(Stored data entries)
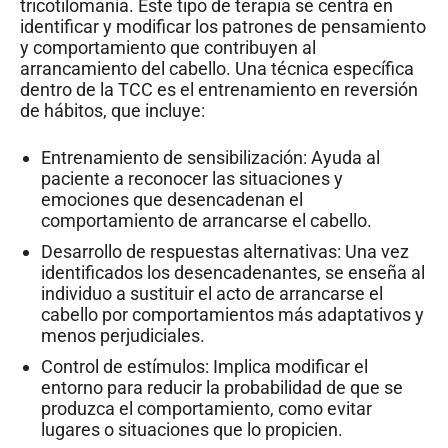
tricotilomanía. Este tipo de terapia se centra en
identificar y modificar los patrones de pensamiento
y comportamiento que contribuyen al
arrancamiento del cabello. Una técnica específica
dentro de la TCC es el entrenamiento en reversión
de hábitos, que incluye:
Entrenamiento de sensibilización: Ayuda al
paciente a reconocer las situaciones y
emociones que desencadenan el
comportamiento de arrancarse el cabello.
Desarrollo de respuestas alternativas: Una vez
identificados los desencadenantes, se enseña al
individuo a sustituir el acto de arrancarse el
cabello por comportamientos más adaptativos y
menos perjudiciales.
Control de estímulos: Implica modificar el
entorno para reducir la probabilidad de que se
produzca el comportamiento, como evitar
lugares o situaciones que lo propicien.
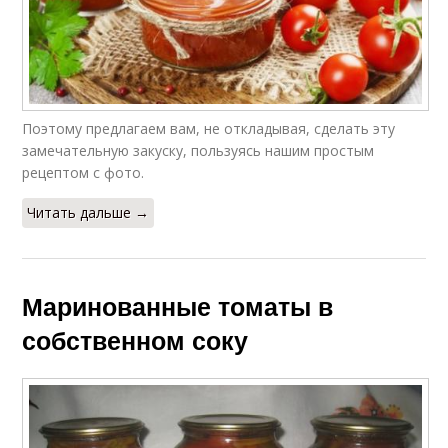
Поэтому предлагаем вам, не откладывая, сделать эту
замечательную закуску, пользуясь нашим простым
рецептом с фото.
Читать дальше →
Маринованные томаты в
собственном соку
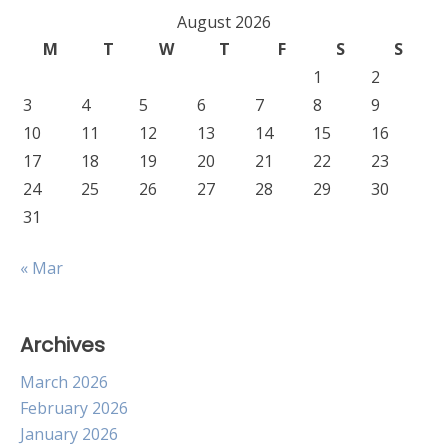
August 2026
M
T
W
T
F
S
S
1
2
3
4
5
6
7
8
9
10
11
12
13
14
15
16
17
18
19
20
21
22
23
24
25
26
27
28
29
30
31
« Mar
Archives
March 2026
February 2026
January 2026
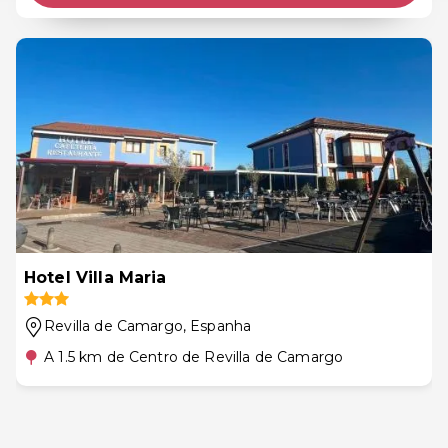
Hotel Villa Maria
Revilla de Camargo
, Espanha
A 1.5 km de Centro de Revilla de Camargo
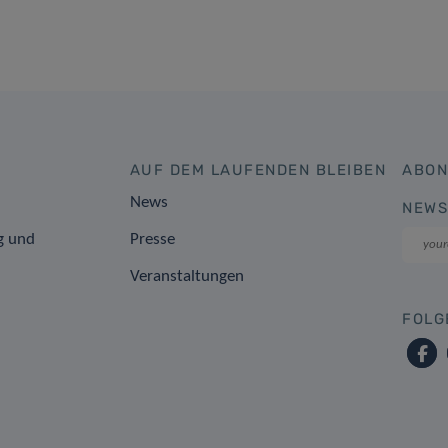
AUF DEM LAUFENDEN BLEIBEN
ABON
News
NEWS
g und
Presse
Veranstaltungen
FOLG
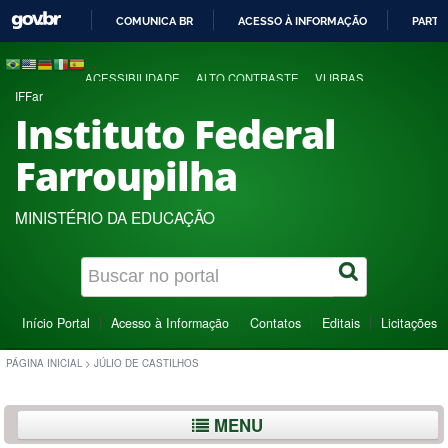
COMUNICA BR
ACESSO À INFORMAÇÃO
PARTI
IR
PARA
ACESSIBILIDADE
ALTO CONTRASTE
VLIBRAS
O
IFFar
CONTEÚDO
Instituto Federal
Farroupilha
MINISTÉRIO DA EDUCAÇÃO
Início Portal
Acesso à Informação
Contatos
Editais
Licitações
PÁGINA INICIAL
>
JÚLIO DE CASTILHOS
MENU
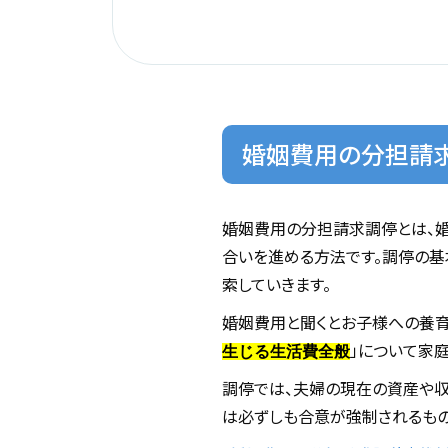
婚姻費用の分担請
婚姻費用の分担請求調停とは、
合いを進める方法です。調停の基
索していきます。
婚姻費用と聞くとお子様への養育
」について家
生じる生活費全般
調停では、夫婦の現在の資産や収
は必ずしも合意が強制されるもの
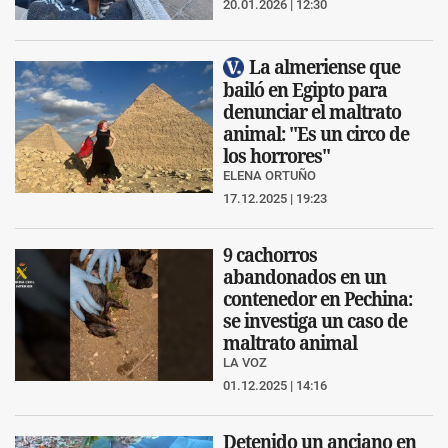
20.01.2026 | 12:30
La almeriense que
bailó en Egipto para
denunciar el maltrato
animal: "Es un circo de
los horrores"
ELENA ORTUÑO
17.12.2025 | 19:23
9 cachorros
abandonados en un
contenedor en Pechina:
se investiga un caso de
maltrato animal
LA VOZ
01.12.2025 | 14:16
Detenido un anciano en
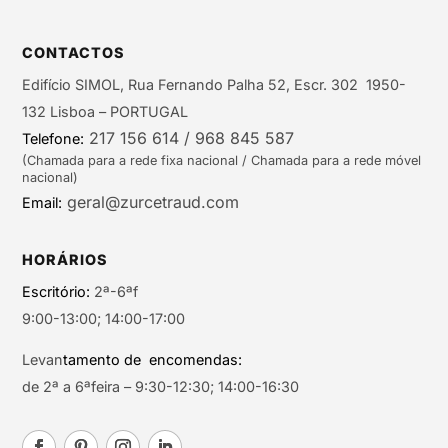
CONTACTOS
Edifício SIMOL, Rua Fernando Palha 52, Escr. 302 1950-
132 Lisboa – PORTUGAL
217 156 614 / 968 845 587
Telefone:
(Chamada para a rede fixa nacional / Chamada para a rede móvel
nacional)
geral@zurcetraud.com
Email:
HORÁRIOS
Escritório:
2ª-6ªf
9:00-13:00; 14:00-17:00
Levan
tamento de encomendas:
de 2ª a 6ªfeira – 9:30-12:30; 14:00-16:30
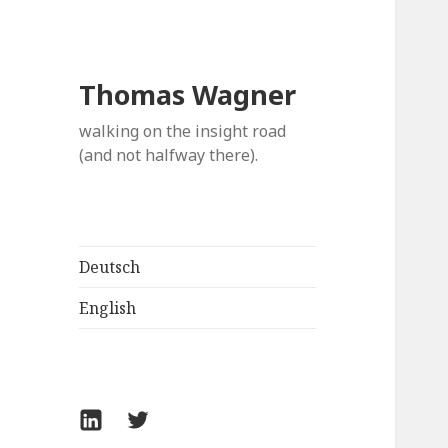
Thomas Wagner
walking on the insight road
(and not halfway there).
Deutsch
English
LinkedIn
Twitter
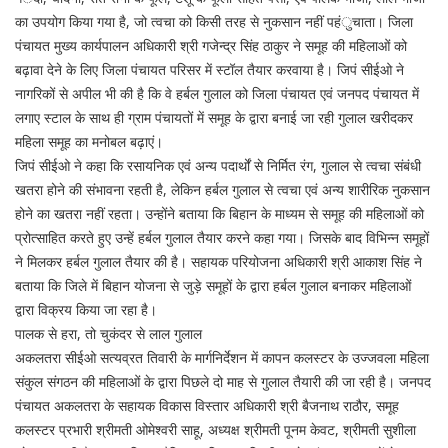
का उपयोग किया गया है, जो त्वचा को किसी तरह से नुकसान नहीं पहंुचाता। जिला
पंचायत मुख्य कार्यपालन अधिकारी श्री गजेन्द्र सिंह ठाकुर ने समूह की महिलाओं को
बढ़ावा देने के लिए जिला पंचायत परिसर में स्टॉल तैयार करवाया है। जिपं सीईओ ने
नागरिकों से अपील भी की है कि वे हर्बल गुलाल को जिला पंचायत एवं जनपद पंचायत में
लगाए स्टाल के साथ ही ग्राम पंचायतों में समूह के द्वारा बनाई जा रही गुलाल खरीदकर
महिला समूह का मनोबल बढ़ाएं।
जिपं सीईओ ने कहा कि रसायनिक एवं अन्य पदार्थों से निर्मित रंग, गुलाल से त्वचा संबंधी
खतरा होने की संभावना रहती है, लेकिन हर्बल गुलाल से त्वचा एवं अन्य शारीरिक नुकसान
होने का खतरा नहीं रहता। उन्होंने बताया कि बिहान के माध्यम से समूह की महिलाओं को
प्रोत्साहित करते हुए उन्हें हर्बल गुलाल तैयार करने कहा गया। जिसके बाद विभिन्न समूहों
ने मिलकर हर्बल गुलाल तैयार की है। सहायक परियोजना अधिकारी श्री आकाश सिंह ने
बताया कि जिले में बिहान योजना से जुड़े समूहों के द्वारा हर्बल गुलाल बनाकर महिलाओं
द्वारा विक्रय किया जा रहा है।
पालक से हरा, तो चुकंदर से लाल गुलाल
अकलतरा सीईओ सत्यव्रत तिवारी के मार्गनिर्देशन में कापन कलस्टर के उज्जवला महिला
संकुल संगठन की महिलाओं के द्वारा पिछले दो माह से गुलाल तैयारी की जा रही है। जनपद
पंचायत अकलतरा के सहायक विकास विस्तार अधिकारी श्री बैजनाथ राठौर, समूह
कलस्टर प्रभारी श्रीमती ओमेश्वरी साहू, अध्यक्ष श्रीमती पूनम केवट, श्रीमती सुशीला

* * *

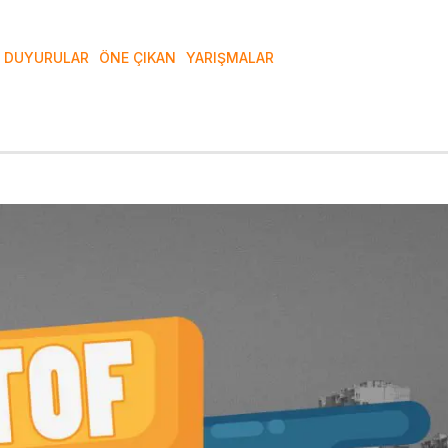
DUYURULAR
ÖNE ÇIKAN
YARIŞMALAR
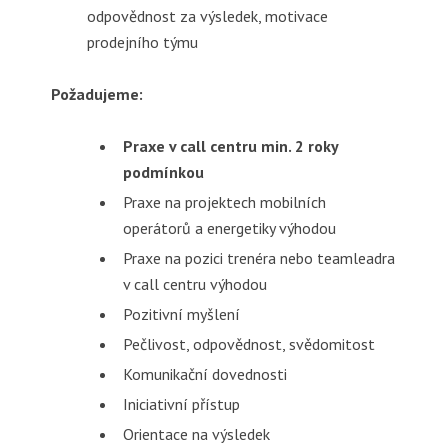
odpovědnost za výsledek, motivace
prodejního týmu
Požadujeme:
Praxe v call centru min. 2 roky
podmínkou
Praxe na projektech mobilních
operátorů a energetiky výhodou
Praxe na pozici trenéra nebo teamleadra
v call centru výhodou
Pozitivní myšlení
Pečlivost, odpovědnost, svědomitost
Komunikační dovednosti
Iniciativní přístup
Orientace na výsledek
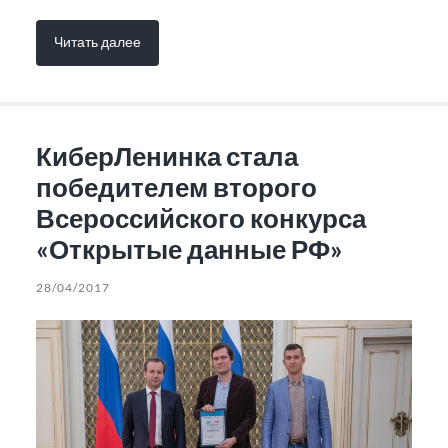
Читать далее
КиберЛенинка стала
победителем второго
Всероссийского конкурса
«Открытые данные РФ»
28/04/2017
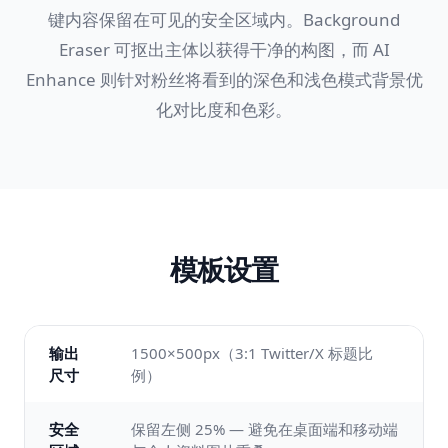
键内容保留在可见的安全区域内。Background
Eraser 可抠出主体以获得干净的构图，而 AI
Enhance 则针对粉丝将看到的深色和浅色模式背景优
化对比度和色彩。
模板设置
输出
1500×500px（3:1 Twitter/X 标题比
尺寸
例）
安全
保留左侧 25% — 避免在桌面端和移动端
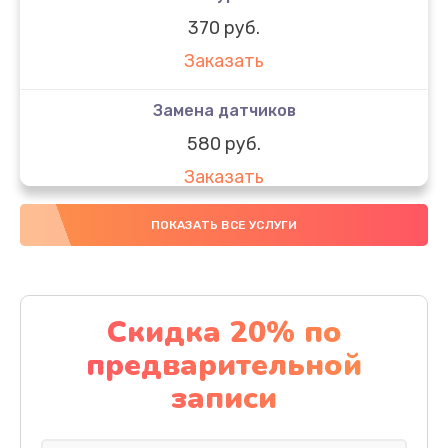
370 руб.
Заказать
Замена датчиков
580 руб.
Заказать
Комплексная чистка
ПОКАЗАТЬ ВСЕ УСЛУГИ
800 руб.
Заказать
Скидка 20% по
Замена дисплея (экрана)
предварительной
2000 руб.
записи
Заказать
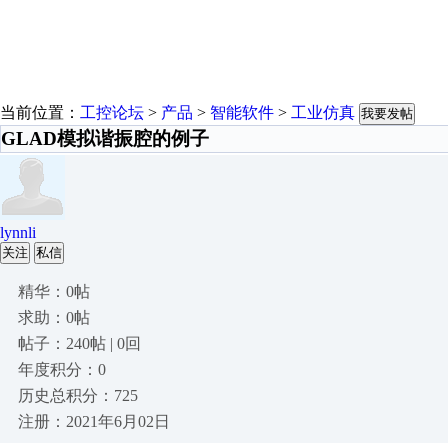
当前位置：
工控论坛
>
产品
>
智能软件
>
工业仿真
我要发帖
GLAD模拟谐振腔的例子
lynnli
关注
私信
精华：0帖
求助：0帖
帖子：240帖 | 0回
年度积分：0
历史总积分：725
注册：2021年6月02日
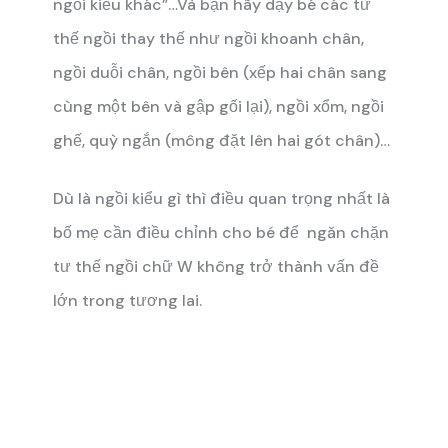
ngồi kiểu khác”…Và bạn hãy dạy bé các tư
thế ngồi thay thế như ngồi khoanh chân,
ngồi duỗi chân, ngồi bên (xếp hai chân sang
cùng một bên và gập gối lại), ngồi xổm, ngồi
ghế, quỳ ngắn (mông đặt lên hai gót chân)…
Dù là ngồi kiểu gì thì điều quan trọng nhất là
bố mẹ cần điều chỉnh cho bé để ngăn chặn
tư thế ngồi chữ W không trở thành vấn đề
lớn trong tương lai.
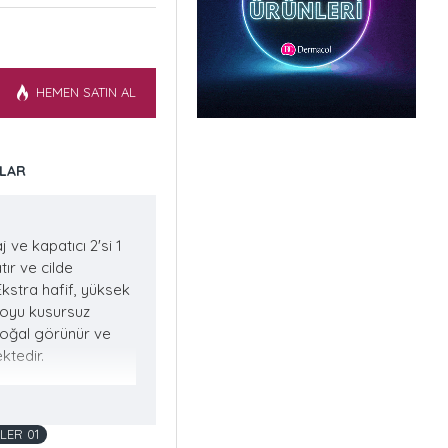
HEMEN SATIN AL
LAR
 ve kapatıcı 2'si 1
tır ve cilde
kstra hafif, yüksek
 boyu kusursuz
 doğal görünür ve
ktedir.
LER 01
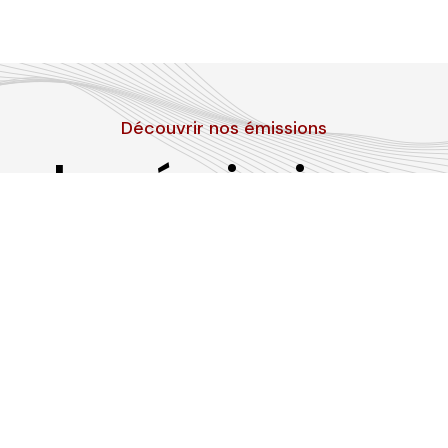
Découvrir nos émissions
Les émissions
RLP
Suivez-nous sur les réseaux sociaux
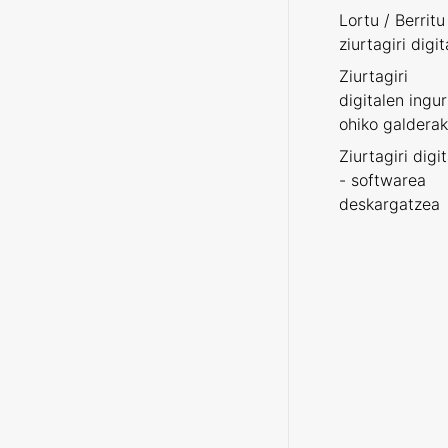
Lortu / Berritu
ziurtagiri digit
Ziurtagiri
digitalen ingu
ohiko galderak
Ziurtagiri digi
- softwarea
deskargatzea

...

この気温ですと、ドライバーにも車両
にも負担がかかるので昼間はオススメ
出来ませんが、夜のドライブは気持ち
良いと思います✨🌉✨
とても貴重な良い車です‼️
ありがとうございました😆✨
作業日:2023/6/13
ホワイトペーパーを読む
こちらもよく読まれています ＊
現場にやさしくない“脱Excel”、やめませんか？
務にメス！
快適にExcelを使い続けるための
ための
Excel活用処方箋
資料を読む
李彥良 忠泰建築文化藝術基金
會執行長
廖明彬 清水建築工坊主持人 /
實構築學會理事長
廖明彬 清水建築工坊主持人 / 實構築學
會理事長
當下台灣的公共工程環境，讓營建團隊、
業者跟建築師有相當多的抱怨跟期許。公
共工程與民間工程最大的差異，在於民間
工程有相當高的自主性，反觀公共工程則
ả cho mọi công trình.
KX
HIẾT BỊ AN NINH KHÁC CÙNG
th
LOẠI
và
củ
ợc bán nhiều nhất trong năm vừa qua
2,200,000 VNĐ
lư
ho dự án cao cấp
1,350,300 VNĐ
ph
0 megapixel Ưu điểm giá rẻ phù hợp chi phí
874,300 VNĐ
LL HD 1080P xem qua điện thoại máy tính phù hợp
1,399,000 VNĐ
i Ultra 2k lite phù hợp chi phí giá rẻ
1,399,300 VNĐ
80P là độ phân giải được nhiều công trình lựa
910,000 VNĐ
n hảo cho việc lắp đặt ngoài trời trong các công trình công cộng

WORK ITEM: Within the data above, repeat exactly the lines from the one bearing "A 1.5 km de Centro de Revilla de Camargo" through the one bearing "Início Portal". Include no pictures and nothing else.

EXERCISE ANSWER:
A 1.5 km de Centro de Revilla de Camargo
AUF DEM LAUFENDEN BLEIBEN
ABON
News
NEWS
g und
Presse
Veranstaltungen
FOLG
COMUNICA BR
ACESSO À INFORMAÇÃO
PARTI
IR
PARA
ACESSIBILIDADE
ALTO CONTRASTE
VLIBRAS
O
IFFar
CONTEÚDO
Instituto Federal
Farroupilha
MINISTÉRIO DA EDUCAÇÃO
Início Portal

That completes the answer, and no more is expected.